Once we have set up the control daemons  we need to point the CUDA executable we want to run to the right MPS control daemon.  This is done in a non-standard way.
Instead of using the CUDA_VISIBLE_DEVICES variable, as normally done with CUDA, we will need to set CUDA_VISIBLE_DEVICES to 0 and select the explicit MPS pipe we want to use by specifying the proper CUDA_MPS_PIPE_DIRECTORY.

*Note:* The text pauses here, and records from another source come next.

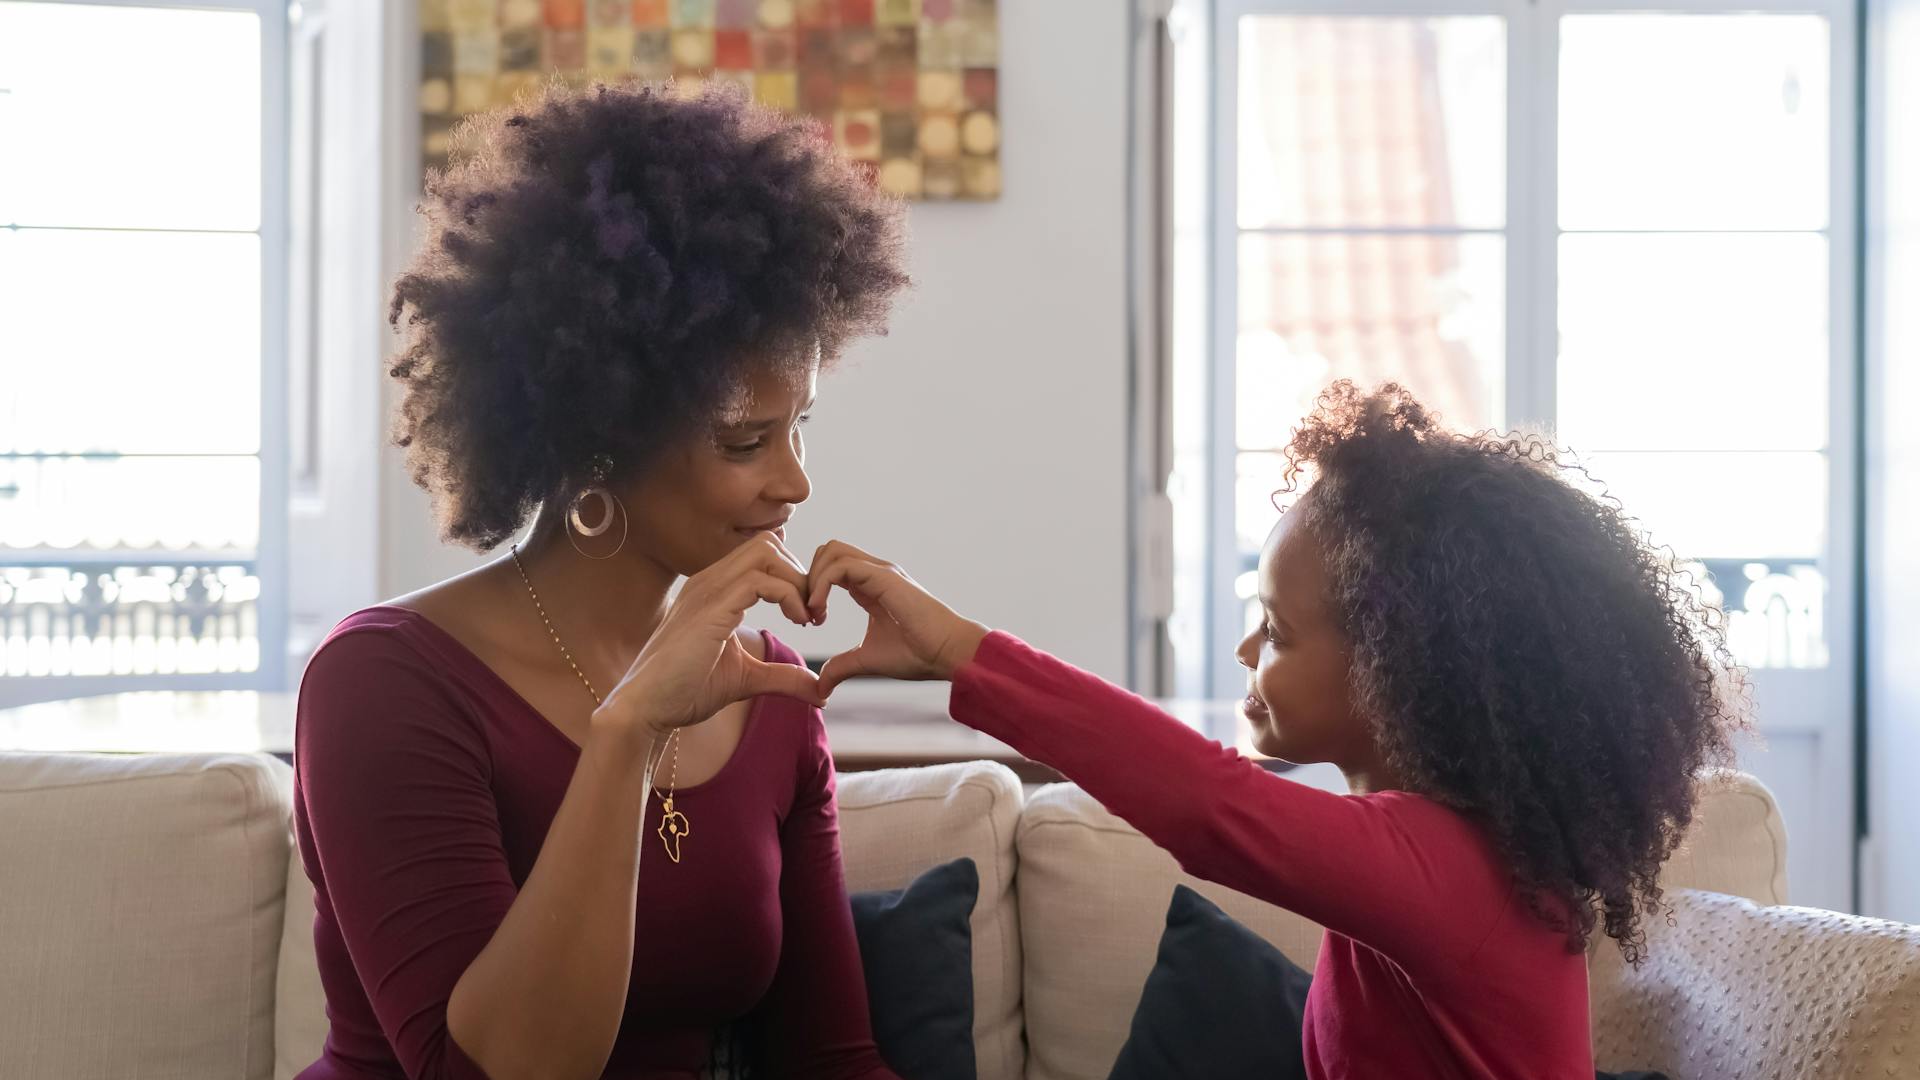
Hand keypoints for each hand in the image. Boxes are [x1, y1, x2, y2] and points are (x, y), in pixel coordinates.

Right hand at [594, 533, 822, 746]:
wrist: (646, 708)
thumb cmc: (686, 691)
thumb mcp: (747, 679)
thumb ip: (782, 677)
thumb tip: (821, 691)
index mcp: (714, 590)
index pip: (763, 554)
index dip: (794, 578)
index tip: (808, 615)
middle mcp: (709, 581)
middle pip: (768, 544)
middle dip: (800, 574)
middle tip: (813, 614)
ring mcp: (707, 590)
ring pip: (767, 553)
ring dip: (797, 582)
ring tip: (806, 617)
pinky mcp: (711, 609)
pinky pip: (760, 580)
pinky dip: (789, 595)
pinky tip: (797, 622)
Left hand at [806, 540, 990, 697]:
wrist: (948, 653)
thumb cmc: (917, 654)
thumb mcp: (868, 660)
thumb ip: (842, 667)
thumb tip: (821, 687)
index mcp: (870, 586)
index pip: (831, 567)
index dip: (813, 589)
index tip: (812, 621)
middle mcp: (874, 572)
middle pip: (828, 550)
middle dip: (808, 578)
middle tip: (809, 613)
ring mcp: (879, 571)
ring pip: (831, 550)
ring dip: (812, 580)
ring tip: (815, 613)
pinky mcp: (883, 577)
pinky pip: (840, 566)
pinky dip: (821, 585)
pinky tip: (821, 611)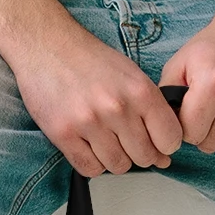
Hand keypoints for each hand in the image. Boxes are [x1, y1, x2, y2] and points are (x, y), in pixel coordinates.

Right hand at [10, 21, 182, 175]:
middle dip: (138, 154)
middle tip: (125, 140)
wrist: (46, 45)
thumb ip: (151, 111)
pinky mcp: (64, 135)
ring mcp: (90, 123)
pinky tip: (87, 145)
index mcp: (139, 90)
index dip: (164, 146)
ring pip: (118, 166)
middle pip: (144, 157)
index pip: (169, 139)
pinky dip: (92, 163)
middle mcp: (117, 107)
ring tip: (103, 139)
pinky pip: (90, 169)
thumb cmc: (89, 61)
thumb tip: (163, 154)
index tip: (156, 144)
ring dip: (113, 159)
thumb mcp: (130, 75)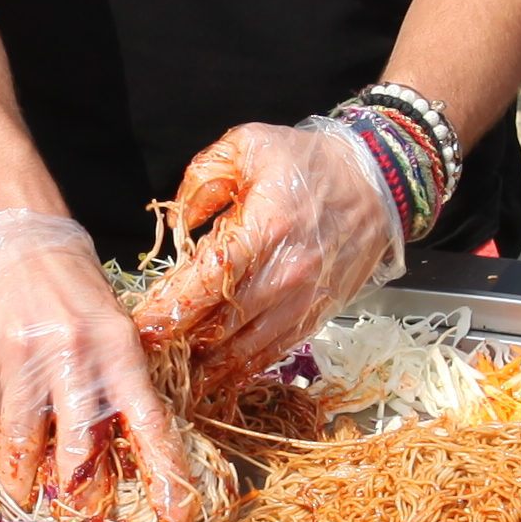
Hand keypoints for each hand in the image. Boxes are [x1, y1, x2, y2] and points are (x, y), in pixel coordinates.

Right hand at [0, 209, 200, 521]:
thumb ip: (113, 380)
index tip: (177, 515)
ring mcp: (20, 357)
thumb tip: (113, 448)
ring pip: (23, 442)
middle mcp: (72, 354)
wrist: (6, 228)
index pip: (148, 421)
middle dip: (78, 489)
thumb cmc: (65, 279)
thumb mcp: (108, 320)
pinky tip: (1, 432)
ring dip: (24, 475)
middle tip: (76, 510)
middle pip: (78, 447)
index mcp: (118, 345)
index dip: (164, 473)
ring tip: (25, 491)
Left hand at [134, 119, 405, 394]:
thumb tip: (178, 226)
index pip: (206, 282)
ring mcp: (303, 300)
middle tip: (145, 356)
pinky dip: (241, 369)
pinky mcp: (316, 316)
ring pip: (245, 349)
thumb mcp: (249, 144)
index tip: (140, 324)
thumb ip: (202, 178)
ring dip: (206, 367)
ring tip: (172, 376)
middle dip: (177, 345)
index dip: (169, 309)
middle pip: (220, 325)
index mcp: (264, 228)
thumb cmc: (310, 162)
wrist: (379, 182)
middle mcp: (285, 274)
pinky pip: (272, 352)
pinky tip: (214, 377)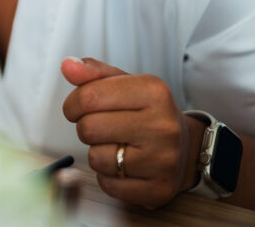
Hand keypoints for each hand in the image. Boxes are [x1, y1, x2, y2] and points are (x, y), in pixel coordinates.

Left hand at [61, 57, 199, 209]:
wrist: (186, 149)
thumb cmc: (147, 113)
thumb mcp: (125, 85)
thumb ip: (93, 73)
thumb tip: (68, 65)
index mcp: (153, 91)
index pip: (88, 96)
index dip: (73, 104)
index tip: (78, 108)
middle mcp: (162, 125)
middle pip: (88, 128)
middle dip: (86, 128)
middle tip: (102, 127)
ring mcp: (163, 160)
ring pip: (96, 158)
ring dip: (97, 153)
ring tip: (116, 146)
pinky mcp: (159, 189)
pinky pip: (108, 184)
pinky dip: (107, 176)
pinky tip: (124, 166)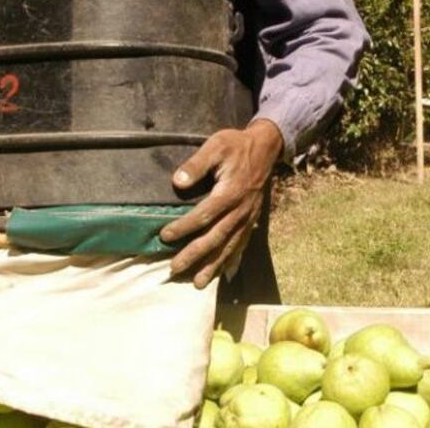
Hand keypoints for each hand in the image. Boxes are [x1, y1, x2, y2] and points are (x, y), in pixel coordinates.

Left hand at [160, 120, 282, 288]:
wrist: (265, 148)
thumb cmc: (236, 146)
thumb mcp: (215, 145)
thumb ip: (197, 164)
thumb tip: (177, 182)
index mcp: (231, 192)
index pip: (204, 215)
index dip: (183, 227)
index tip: (164, 236)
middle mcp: (241, 210)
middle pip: (215, 237)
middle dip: (194, 255)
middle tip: (174, 268)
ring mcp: (248, 218)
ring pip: (229, 246)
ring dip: (213, 265)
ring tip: (198, 283)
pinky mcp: (252, 220)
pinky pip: (241, 244)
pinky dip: (230, 260)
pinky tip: (222, 273)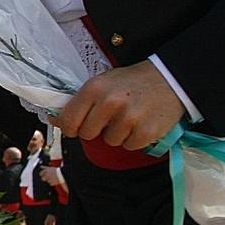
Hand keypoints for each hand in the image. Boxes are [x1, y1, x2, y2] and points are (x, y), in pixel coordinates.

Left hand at [54, 61, 184, 151]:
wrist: (169, 78)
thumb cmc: (132, 81)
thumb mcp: (102, 82)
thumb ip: (80, 101)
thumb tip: (55, 120)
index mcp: (94, 88)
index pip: (69, 120)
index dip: (70, 127)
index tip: (75, 127)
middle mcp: (110, 102)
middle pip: (87, 134)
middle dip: (95, 129)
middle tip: (109, 118)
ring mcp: (129, 118)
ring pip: (110, 141)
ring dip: (118, 133)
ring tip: (129, 116)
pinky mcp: (146, 132)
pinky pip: (129, 146)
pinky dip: (134, 139)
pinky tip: (141, 123)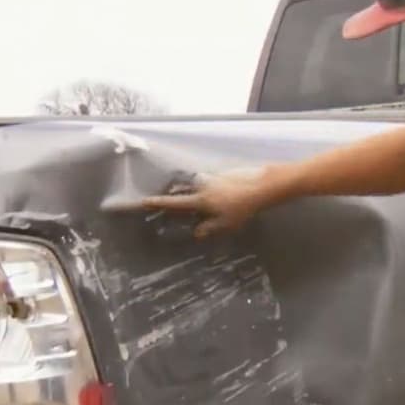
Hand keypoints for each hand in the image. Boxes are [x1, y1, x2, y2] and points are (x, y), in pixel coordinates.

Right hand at [141, 167, 268, 238]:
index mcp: (200, 199)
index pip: (175, 202)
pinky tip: (216, 192)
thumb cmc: (241, 208)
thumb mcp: (225, 224)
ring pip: (194, 182)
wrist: (261, 185)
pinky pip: (207, 179)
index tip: (144, 201)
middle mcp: (202, 185)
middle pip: (181, 188)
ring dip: (190, 187)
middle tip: (167, 196)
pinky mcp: (222, 172)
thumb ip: (208, 228)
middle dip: (172, 191)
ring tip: (193, 195)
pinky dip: (206, 185)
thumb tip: (196, 233)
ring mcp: (212, 176)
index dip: (159, 203)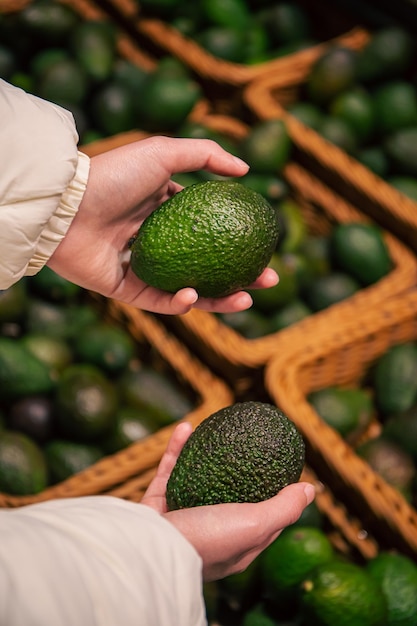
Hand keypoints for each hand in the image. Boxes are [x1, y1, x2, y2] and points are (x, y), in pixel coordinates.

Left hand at [48, 136, 277, 314]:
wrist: (66, 206)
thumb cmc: (114, 176)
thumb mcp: (163, 153)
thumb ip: (206, 156)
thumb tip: (247, 169)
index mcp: (168, 214)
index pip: (214, 233)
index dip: (242, 242)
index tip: (267, 247)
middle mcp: (160, 243)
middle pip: (210, 266)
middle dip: (243, 278)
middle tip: (269, 280)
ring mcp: (145, 269)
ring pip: (190, 290)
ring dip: (221, 300)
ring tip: (246, 300)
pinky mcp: (126, 290)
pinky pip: (158, 302)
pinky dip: (178, 302)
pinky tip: (194, 295)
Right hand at [142, 422, 314, 581]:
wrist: (150, 550)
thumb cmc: (207, 540)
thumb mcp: (256, 524)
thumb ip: (283, 508)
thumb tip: (310, 489)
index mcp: (235, 544)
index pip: (262, 518)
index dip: (274, 495)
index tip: (281, 468)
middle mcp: (209, 533)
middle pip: (227, 494)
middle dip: (234, 467)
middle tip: (243, 441)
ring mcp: (181, 519)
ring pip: (195, 478)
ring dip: (203, 452)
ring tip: (213, 428)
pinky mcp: (157, 506)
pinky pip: (169, 471)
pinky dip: (177, 449)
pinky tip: (186, 427)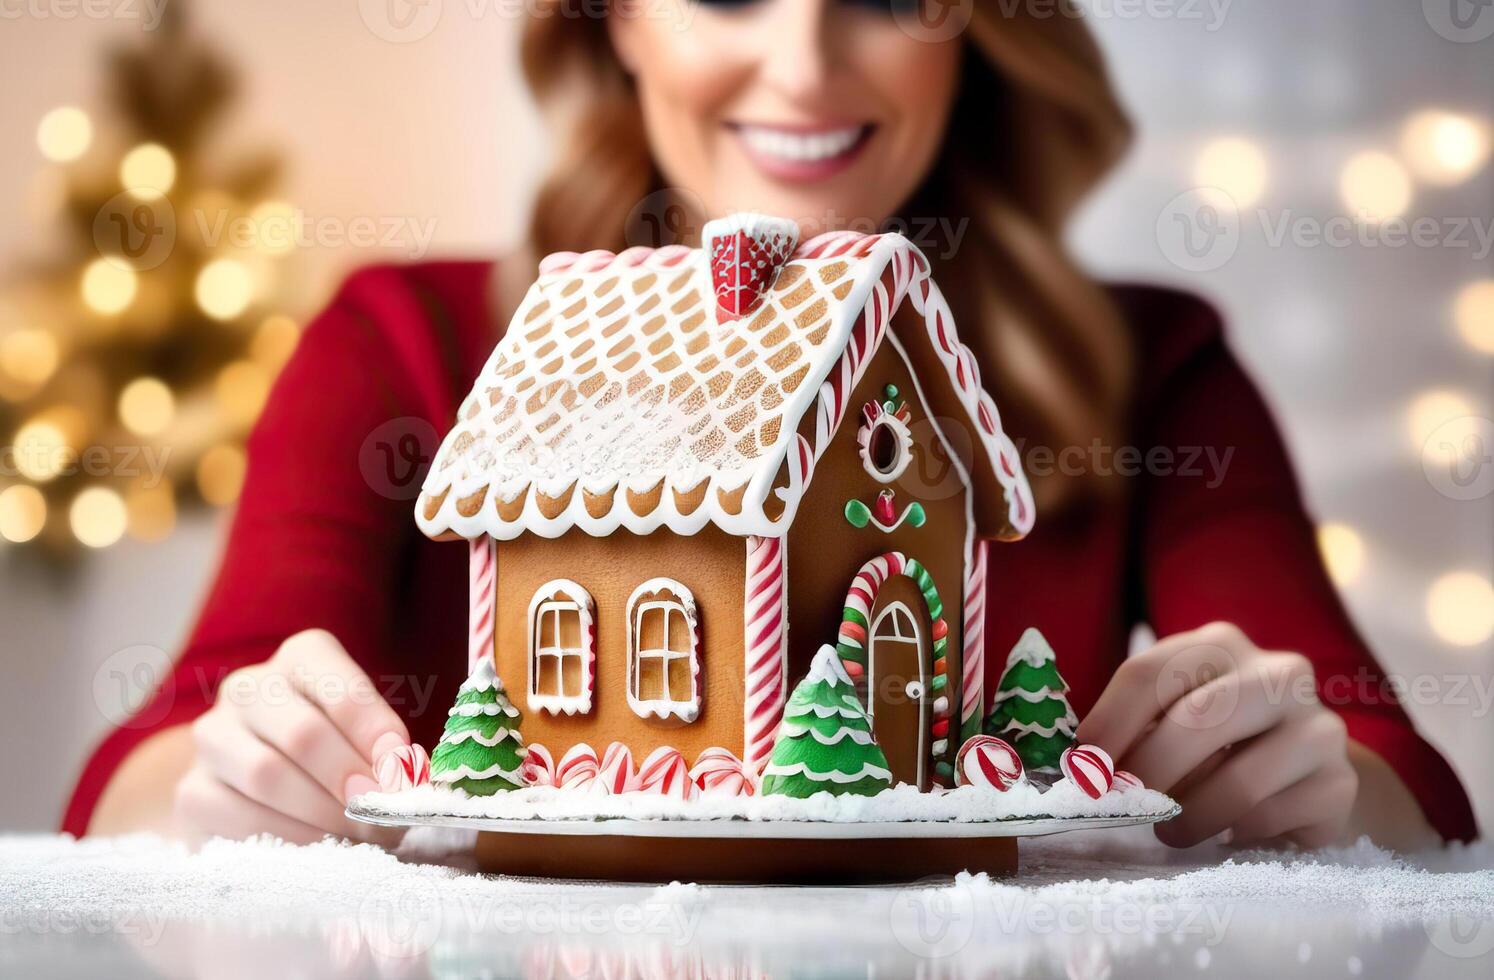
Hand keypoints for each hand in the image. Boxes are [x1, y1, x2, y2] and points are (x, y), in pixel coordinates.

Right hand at [172, 629, 409, 845]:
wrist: (256, 785)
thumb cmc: (334, 753)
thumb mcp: (366, 737)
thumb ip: (386, 751)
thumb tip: (404, 779)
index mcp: (303, 658)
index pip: (342, 690)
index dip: (375, 734)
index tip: (400, 772)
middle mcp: (249, 687)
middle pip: (302, 734)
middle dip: (350, 780)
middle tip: (379, 812)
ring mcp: (211, 736)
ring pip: (267, 776)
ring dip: (322, 815)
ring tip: (357, 834)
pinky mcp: (191, 791)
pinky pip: (240, 818)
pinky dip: (288, 839)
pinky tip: (315, 848)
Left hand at [1076, 622, 1357, 848]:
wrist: (1309, 775)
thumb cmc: (1221, 744)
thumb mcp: (1175, 720)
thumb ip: (1134, 731)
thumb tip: (1080, 766)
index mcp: (1219, 645)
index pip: (1149, 673)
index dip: (1107, 724)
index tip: (1083, 768)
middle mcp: (1277, 672)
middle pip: (1196, 718)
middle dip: (1148, 770)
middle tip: (1124, 805)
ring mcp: (1318, 725)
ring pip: (1238, 779)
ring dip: (1188, 816)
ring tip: (1169, 831)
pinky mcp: (1340, 782)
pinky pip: (1270, 816)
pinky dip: (1233, 832)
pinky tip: (1226, 833)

To start two instances of a.out on GPU 0 using proxy, we will type:

export CUDA_MPS_PIPE_DIRECTORY=/tmp/mps_0
./a.out
export CUDA_MPS_PIPE_DIRECTORY=/tmp/mps_0
./a.out

The execution script is a little more complex if we are running a MPI application.
In this case, we will need to find a way to detect how many MPI processes are running on a node.
OpenMPI has a variable that will tell us this info, other MPI implementations offer similar environment
variables.

This script shows how to run local process 0 and 2 on GPU 0 and 1 and 3 on GPU 1.

#!/bin/bash
#run script for MPI
export CUDA_VISIBLE_DEVICES=0
lrank=$OMPI_COMM_WORLD_LOCAL_RANK
case ${lrank} in
[0])
    export CUDA_MPS_PIPE_DIRECTORY=/tmp/mps_0
    ./executable
    ;;
[1])
    export CUDA_MPS_PIPE_DIRECTORY=/tmp/mps_1
    ./executable
    ;;

[2])
    export CUDA_MPS_PIPE_DIRECTORY=/tmp/mps_0
    ./executable
    ;;
[3])
    export CUDA_MPS_PIPE_DIRECTORY=/tmp/mps_1
    ./executable
    ;;
esac

Once the execution is completed, we need to clean up the MPS control daemons  if other users are supposed to run on the system.

#!/bin/bash

# Stop the MPS control daemon for each GPU and clean up /tmp

for ((i=0; i< $NGPUS; i++))
do
echo $i
 export CUDA_MPS_PIPE_DIRECTORY=/tmp/mps_$i
 echo "quit" | nvidia-cuda-mps-control
 rm -fr /tmp/mps_$i
 rm -fr /tmp/mps_log_$i
done

The creation and clean-up could be combined in a single script.